■ **Supplied data**
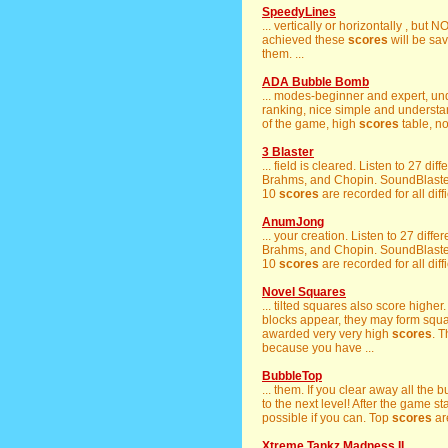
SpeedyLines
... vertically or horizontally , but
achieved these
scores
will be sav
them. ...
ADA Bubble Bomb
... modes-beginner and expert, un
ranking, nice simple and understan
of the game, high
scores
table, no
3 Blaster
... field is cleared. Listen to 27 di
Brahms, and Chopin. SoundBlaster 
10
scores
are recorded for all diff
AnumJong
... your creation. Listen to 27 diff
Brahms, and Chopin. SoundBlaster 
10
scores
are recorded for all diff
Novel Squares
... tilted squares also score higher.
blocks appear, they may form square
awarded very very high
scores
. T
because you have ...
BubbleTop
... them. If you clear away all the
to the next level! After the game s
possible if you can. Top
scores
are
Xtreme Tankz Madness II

---

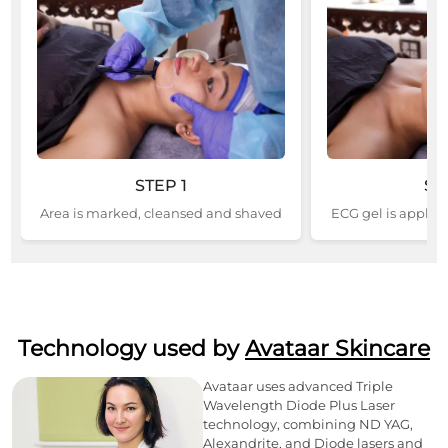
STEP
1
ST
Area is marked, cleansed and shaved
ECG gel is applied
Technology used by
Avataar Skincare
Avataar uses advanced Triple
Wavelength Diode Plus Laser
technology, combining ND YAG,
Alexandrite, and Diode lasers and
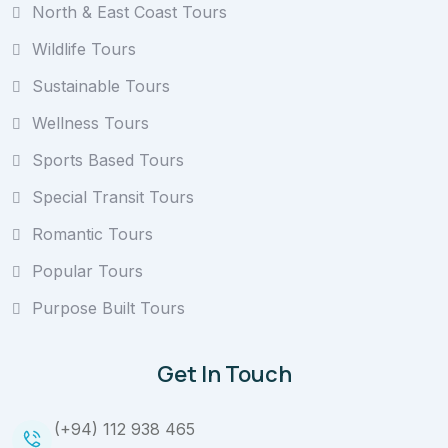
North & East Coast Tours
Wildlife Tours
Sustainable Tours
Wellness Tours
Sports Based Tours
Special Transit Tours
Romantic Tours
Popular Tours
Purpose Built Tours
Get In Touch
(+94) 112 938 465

■ **Assignment**
Beginning at the line with "Listen to 27 diff" and stopping after the line with "Xtreme Tankz Madness II", please write out every line of the data above exactly and nothing else.

■ **Exercise solution**
... your creation. Listen to 27 diff
Brahms, and Chopin. SoundBlaster 
10
scores
are recorded for all diff
Novel Squares
... tilted squares also score higher.
blocks appear, they may form square
awarded very very high
scores
. T
because you have ...
BubbleTop
... them. If you clear away all the
to the next level! After the game s
possible if you can. Top
scores
are
Xtreme Tankz Madness II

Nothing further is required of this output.